**TEXT BLOCK**
%%

Foto: Henry Be
An important part of morality is the ability to cooperate, in particular in situations where we have the choice of benefiting ourselves at the expense of our community, or sacrifice some of our good for the sake of helping others. Much of this is handled not by deep ethical thinking coming up with moral principles but through individual strategies we acquire through a mixture of personality, upbringing, imitation and countless other influences.
Over millennia philosophers and preachers have tried to get us to behave better. This is particularly important as our societies become huge and global: many of our intuitions and behaviors were shaped in the past when social groups were far smaller, and we now find ourselves limited in coordinating with millions of others. Worse, many challenges – climate, resource scarcity, risky new technologies – may require unprecedented cooperation to allow humanity to survive. This has led some philosophers to suggest that ought to investigate biomedical moral enhancement: deliberate interventions to expand our circles of concern, ability to empathize, tendency to be altruistic or cooperative. There are some early examples of drugs or hormones that point in this direction.

%%

**TO DO**
• A. Which challenges does the passage on moral enhancement name as possibly requiring unprecedented cooperation for humanity to survive?
• B. Write out the passage on moral enhancement from "Over millennia philosophers" to "in this direction.".

**RECORDS PROVIDED**

%%

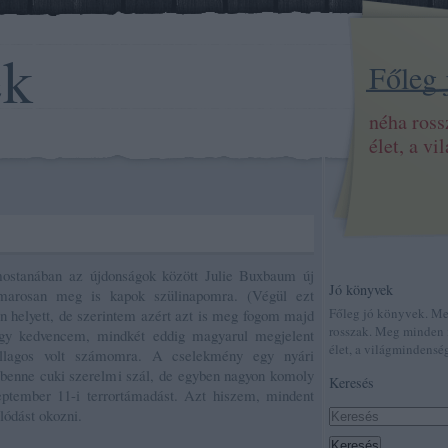
ek
Főleg
néha ros
élet, a v
stanában az újdonságok között Julie Buxbaum új
Jó könyvek
amarosan meg is kapok szülinapomra. (Végül ezt
Főleg jó könyvek. M
n helyett, de szerintem azért azt is meg fogom majd
rosszak. Meg minden 
agy kedvencem, mindkét eddig magyarul megjelent
élet, a világmindenség
sillagos volt számomra. A cselekmény egy nyári
n benne cuki szerelmi szál, de egyben nagyon komoly
Keresés
eptember 11-i terrortámadást. Azt hiszem, mindent
lódást okozni.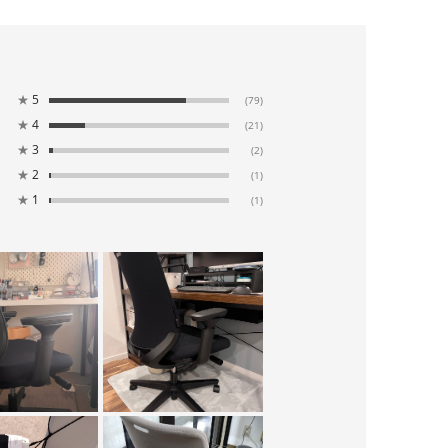
★
5
(79)
★
4
(21)
★
3
(2)
★
2
(1)
★
1
(1)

%%

**SOLUTIONS TO THE PROBLEMS**
• A. Climate, resource scarcity, and risky new technologies.

• B.
Over millennia philosophers and preachers have tried to get us to behave better. This is particularly important as our societies become huge and global: many of our intuitions and behaviors were shaped in the past when social groups were far smaller, and we now find ourselves limited in coordinating with millions of others. Worse, many challenges – climate, resource scarcity, risky new technologies – may require unprecedented cooperation to allow humanity to survive. This has led some philosophers to suggest that ought to investigate biomedical moral enhancement: deliberate interventions to expand our circles of concern, ability to empathize, tendency to be altruistic or cooperative. There are some early examples of drugs or hormones that point in this direction.